After trying all other available options, you decided to move forward with surgery. You may have been nervous about the procedure, but you believed that it would finally eliminate the pain and make a positive difference in your daily life. Now that your surgery is complete, however, you know that something isn’t right. Maybe you even wish you never agreed to this treatment in the first place. Could it be a surgery failure or medical malpractice?

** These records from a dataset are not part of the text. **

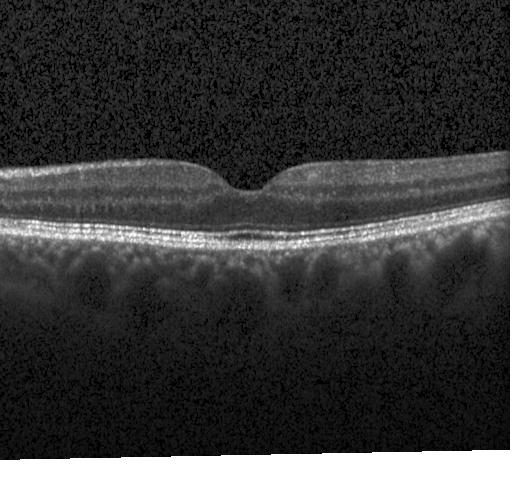
Optical coherence tomography scan. Spectral-domain OCT. Instrument: Heidelberg Spectralis — This B-scan demonstrates neither choroidal neovascularization, diabetic macular edema, nor drusen.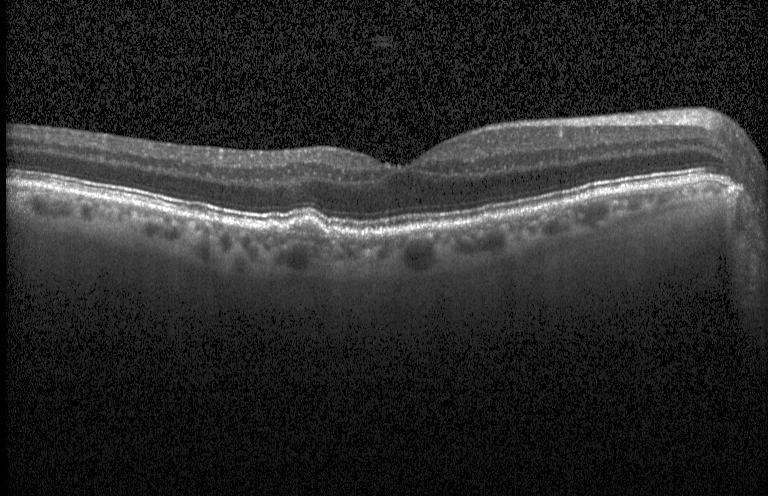

Retinal OCT cross-section. SD-OCT. Acquired on a Heidelberg Spectralis. Through the macula
Assessment: drusen.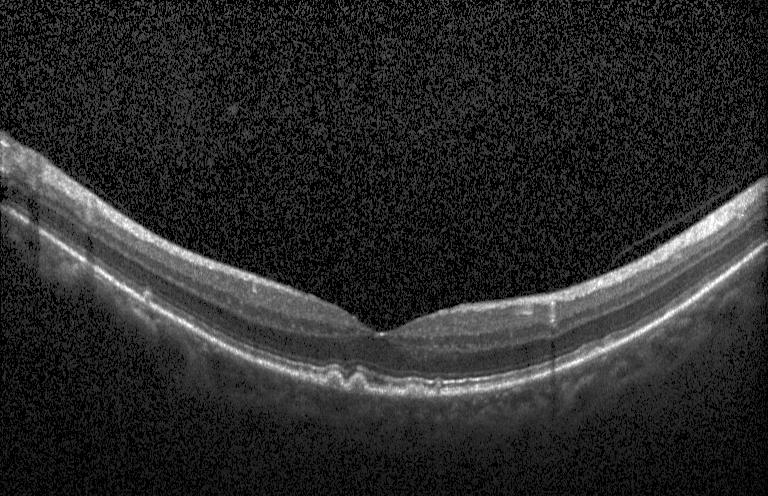
Spectral-domain optical coherence tomography · retinal OCT B-scan · horizontal scan through the fovea · acquired on a Heidelberg Spectralis
Dx: sub-RPE drusenoid deposits.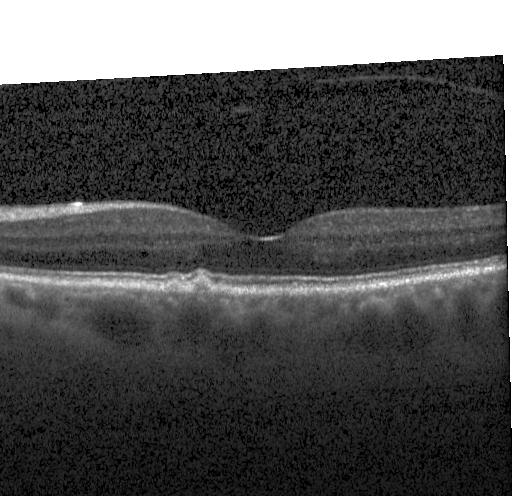
Diagnosis: sub-RPE drusenoid deposits.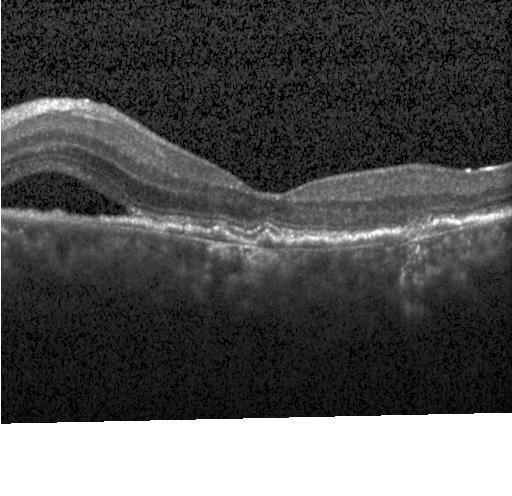

Through the macula. Retinal OCT B-scan. SD-OCT. A choroidal neovascular membrane.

Although every surgery comes with the risk of failure or unforeseen complications, medical providers could mishandle procedures. According to the New England Journal of Medicine, the top three practice areas that faced malpractice claims were neurosurgery, thoracic-cardiovascular surgery, and general surgery. It’s no surprise that these procedures carry a high risk, but negligence can have incredibly serious consequences at this level.
Types of Failed Surgery
There are many forms of malpractice related to surgery, such as:
- Skipping conservative treatment options or only offering surgery
- Injuring another organ
- Interpreting imaging or test results incorrectly
- Failing to apply anesthesia properly
In Maine, adult residents have three years to file a claim after they realize their surgeon’s misconduct. If you wait until the time is up, you could miss your opportunity to seek compensation.
Those who file a malpractice claim often run into the trouble of proving these issues, however. Because surgeries are hazardous already, you would have to show evidence that the problem would not exist if it weren’t for your surgeon. In these cases, a court’s goal is to figure out if your problem could be likely to happen in a similar situation regardless of the provider.
This is where a thorough legal council can make a difference. Your lawyer can walk you through the steps of filing a malpractice claim and discuss your unique case. Although you might not be able to reverse the effects of a failed procedure, you could potentially receive benefits to cover suffering and related costs.